むし歯のお話をさせていただきます。まずはむし歯の進行についてです。
歯は外側からエナメル質、象牙質、歯髄と3層構造になっています。
エナメル質にできたむし歯をC1、象牙質まで進行したむし歯をC2と言います。さらに歯の神経までむし歯が進行したものをC3、むし歯が進みすぎて歯の形がなくなり根だけが残ったものをC4と言います。
C1だと特に自覚症状など出ることはありません。C2までむし歯が進行すると冷たい物、熱い物を口に含んだ時にしみるようになってきます。さらにC3までむし歯が進行すると冷たい物暑い物のしみがひどくなってきます。そしてズキズキ痛んだり、ときには激しく痛みます。夜になると歯が痛むのはむし歯が歯の神経まで進行した典型的な症状のひとつです。
C4までむし歯が進行するとずきずきと痛んだり、歯の周りの歯ぐきが腫れてきます。歯の中の神経は失活(神経が死んでしまう)しているため冷温水痛は感じなくなります。
治療方法はそれぞれの段階によって変わってきます。
C1の治療法は少し削って白いプラスチックの詰め物をします。1回で治療が終わります。
次にC2の治療方法です。むし歯が少し大きいので麻酔をして大きく削り、型を取り大きな詰め物になります。詰める物の素材は、保険治療で行うなら白いプラスチックか銀歯になります。保険外のものだとセラミックスやさまざまな素材を選ぶことができます。
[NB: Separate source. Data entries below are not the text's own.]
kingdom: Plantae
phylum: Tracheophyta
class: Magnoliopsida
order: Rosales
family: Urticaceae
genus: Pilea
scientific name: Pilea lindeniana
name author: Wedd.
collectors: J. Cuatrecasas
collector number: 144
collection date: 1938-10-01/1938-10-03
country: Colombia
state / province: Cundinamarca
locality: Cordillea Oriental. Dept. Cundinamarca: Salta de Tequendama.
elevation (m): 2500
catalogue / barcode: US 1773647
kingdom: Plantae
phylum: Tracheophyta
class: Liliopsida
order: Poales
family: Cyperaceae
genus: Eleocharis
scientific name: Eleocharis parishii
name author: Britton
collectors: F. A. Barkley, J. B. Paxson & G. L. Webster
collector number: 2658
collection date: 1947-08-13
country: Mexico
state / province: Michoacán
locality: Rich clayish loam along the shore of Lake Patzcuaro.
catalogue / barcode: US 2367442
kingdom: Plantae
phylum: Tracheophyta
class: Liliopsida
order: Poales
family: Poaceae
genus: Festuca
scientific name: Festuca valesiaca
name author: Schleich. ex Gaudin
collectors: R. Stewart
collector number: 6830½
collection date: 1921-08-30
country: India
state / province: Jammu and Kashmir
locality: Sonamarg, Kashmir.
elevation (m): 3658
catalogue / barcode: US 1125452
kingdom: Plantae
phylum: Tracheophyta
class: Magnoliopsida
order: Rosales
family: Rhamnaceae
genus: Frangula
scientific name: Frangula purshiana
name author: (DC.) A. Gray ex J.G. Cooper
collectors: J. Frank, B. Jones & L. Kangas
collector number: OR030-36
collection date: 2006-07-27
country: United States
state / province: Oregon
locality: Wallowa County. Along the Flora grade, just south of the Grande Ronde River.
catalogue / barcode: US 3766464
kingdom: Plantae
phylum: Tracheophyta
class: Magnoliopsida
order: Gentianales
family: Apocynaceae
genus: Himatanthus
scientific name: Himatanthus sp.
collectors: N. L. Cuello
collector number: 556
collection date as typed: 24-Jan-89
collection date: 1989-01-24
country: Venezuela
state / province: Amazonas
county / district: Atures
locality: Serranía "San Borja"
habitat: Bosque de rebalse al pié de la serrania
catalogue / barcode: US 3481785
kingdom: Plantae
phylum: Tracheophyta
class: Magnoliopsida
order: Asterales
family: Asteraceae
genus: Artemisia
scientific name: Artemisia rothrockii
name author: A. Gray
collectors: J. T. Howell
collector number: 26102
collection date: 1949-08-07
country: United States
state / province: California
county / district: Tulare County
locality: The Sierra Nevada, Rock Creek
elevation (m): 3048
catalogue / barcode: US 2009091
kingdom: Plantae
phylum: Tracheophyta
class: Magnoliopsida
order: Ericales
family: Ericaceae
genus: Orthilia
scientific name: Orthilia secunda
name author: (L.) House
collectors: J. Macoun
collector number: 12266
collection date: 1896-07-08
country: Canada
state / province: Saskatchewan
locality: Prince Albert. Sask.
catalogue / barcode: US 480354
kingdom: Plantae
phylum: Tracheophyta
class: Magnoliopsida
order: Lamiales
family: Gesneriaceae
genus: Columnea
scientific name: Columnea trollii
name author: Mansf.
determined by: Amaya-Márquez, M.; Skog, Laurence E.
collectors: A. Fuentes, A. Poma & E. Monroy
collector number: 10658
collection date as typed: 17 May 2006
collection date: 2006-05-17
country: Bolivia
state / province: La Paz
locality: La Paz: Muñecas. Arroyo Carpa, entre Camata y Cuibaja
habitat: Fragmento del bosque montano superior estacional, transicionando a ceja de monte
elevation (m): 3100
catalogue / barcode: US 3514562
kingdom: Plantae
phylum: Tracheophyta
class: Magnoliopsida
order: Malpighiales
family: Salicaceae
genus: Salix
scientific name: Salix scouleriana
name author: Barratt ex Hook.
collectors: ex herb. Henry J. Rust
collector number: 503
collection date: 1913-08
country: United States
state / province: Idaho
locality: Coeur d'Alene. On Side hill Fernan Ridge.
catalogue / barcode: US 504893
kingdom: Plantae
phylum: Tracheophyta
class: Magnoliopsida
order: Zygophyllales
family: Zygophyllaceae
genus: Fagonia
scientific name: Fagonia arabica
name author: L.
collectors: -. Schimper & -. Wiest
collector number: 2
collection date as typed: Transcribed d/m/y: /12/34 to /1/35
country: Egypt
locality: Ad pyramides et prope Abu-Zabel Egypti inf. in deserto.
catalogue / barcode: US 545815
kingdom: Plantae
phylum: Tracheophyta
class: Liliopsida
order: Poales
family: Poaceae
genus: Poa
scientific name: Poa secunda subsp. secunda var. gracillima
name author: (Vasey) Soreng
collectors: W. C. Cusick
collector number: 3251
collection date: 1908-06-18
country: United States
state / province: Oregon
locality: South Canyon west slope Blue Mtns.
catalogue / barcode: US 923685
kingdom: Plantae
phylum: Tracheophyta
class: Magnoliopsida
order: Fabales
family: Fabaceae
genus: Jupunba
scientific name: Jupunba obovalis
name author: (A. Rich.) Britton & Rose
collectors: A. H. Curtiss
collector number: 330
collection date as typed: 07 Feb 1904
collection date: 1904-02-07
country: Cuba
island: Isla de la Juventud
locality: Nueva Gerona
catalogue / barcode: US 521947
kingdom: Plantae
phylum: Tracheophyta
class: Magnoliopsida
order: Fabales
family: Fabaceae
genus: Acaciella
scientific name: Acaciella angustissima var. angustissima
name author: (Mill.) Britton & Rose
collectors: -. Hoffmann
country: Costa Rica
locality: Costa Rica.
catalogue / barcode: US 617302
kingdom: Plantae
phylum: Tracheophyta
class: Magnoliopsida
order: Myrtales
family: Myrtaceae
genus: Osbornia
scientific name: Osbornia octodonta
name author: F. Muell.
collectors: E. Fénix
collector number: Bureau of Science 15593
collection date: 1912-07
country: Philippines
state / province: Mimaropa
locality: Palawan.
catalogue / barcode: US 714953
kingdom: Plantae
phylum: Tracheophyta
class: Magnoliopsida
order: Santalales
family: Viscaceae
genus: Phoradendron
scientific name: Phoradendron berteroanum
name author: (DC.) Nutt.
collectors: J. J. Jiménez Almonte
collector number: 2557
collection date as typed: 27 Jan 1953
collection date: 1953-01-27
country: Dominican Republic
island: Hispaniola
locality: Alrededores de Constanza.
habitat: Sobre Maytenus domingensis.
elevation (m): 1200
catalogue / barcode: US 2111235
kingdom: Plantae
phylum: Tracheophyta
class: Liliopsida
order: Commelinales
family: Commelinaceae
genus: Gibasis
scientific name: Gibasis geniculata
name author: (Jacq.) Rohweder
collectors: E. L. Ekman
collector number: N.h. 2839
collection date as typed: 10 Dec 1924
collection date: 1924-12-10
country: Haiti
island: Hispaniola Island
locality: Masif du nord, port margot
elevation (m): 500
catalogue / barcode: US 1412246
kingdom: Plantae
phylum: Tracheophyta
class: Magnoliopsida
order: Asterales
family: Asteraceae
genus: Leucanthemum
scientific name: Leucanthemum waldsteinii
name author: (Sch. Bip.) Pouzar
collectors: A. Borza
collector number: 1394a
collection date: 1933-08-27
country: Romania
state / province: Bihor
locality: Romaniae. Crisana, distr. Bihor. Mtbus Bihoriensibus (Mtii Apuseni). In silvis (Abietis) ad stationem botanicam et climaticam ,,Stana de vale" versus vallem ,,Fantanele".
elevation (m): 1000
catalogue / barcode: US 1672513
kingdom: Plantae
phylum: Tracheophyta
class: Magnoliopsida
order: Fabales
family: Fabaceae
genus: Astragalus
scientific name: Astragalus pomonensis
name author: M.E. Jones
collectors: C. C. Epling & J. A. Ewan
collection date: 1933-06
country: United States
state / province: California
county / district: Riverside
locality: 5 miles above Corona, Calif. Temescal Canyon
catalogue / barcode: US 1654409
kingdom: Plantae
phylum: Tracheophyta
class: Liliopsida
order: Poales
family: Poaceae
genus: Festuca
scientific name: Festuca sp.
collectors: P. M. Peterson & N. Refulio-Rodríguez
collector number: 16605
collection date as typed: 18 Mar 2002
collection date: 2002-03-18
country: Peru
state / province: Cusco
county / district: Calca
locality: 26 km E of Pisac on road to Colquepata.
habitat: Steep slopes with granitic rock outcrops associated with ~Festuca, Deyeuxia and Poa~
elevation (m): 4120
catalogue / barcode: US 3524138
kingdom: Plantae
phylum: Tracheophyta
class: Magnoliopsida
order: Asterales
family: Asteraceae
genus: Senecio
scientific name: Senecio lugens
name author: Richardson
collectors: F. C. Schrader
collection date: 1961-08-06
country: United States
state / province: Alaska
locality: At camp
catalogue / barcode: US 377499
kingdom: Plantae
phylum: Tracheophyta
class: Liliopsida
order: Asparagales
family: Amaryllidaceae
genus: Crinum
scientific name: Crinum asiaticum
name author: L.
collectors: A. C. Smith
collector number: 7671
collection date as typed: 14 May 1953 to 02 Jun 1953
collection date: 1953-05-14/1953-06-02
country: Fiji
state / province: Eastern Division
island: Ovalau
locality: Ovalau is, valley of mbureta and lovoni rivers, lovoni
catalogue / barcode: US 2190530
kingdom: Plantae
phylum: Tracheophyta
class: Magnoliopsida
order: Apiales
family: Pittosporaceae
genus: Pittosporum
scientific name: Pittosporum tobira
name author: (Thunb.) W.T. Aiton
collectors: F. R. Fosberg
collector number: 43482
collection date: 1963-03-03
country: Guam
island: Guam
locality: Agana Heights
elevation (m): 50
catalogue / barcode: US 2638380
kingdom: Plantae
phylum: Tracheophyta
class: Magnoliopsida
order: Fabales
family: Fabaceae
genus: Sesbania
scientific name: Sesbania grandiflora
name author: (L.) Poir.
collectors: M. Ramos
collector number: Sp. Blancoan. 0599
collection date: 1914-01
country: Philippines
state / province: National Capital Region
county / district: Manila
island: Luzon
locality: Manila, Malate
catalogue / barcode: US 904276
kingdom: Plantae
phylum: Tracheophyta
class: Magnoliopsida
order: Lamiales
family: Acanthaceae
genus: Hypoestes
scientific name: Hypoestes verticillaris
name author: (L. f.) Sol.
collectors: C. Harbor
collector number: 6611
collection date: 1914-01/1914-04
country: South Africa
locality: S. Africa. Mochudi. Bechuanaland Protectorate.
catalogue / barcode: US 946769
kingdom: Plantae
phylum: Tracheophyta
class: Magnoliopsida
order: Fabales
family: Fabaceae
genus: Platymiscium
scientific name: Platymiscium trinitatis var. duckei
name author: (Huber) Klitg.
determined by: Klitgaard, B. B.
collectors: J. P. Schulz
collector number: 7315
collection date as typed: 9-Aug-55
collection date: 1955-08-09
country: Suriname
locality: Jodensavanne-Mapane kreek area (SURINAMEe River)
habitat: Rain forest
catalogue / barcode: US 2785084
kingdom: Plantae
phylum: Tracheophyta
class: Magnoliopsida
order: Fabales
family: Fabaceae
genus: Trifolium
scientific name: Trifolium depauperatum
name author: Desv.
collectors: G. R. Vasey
そしてC3の治療方法です。むし歯が歯の中の神経まで達しているので麻酔をして歯の神経を取る治療が必要になります。神経を取ったあとは数回消毒と薬の交換を行い状態が良くなったら神経のあったところにお薬を詰めて、土台を立てて被せ物を作る治療へと進みます。歯の根の治療にはむし歯の感染具合によって数回で終わることもあれば、感染がなくなるまで10回ほどかかる場合もあります。
被せ物の種類は保険治療で行う場合銀歯になります。
C4までむし歯が進行した場合は残念ですが抜歯となります。
むし歯の進行で注意したいのは、むし歯がC3まで進行しないようにすることです。C2とC3の間には大きな差があります。むし歯がC3まで進行してしまうと歯の神経を取るため、治療が複雑になり時間と回数がかかります。また神経を取ることにより歯の寿命も短くなってしまいます。
もし不幸にしてむし歯が出来てしまってもC2で留めていただきたいです。そのためには定期検診での早期発見が必要です。